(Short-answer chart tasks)
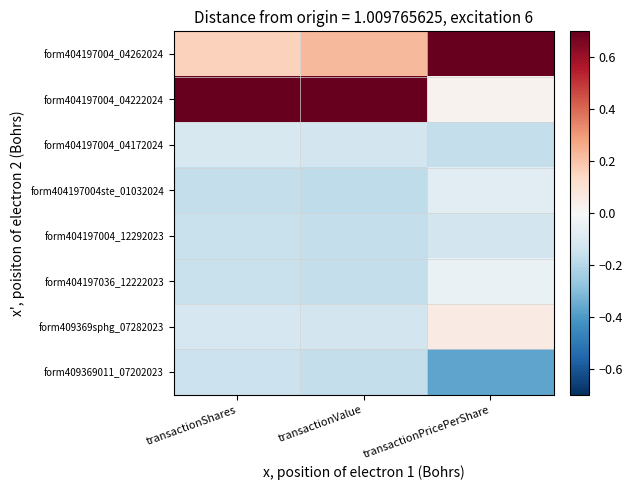

Rank the series at transactionPricePerShare from highest to lowest value.

form404197004_04262024, form409369sphg_07282023, form404197004_04222024, form404197036_12222023, form404197004ste_01032024, form404197004_12292023, form404197004_04172024, form409369011_07202023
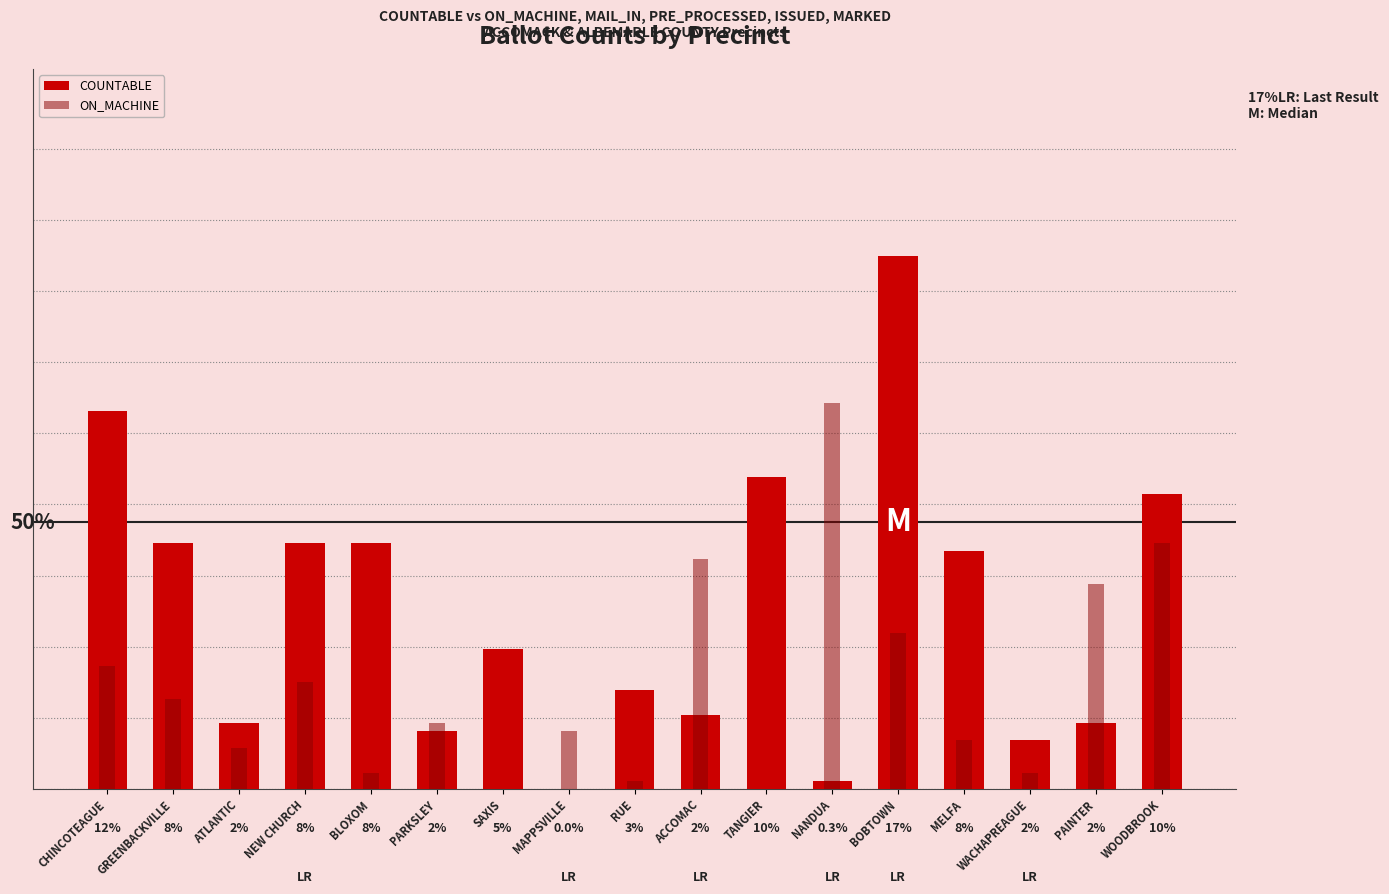

What is the maximum value for COUNTABLE?

65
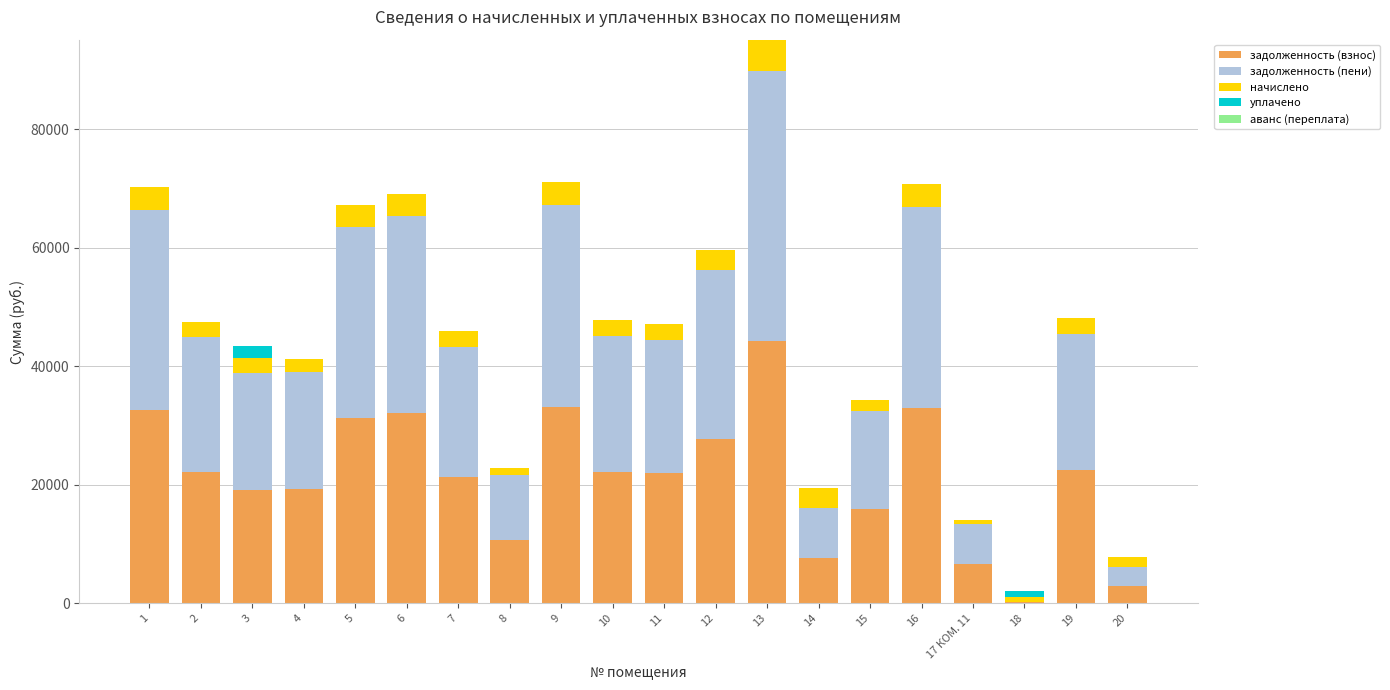

How many series are shown in this chart?

4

» REQUIRED WORK: Can you lay out the lines of all the entries above as a numbered list, with the blank lines dropped and the pictures left out?

» RESULT OF THIS TASK:
1. Rank the series at transactionPricePerShare from highest to lowest value.
2. form404197004_04262024, form409369sphg_07282023, form404197004_04222024, form404197036_12222023, form404197004ste_01032024, form404197004_12292023, form404197004_04172024, form409369011_07202023
3. What is the maximum value for COUNTABLE?
4. 65
5. How many series are shown in this chart?
6. 4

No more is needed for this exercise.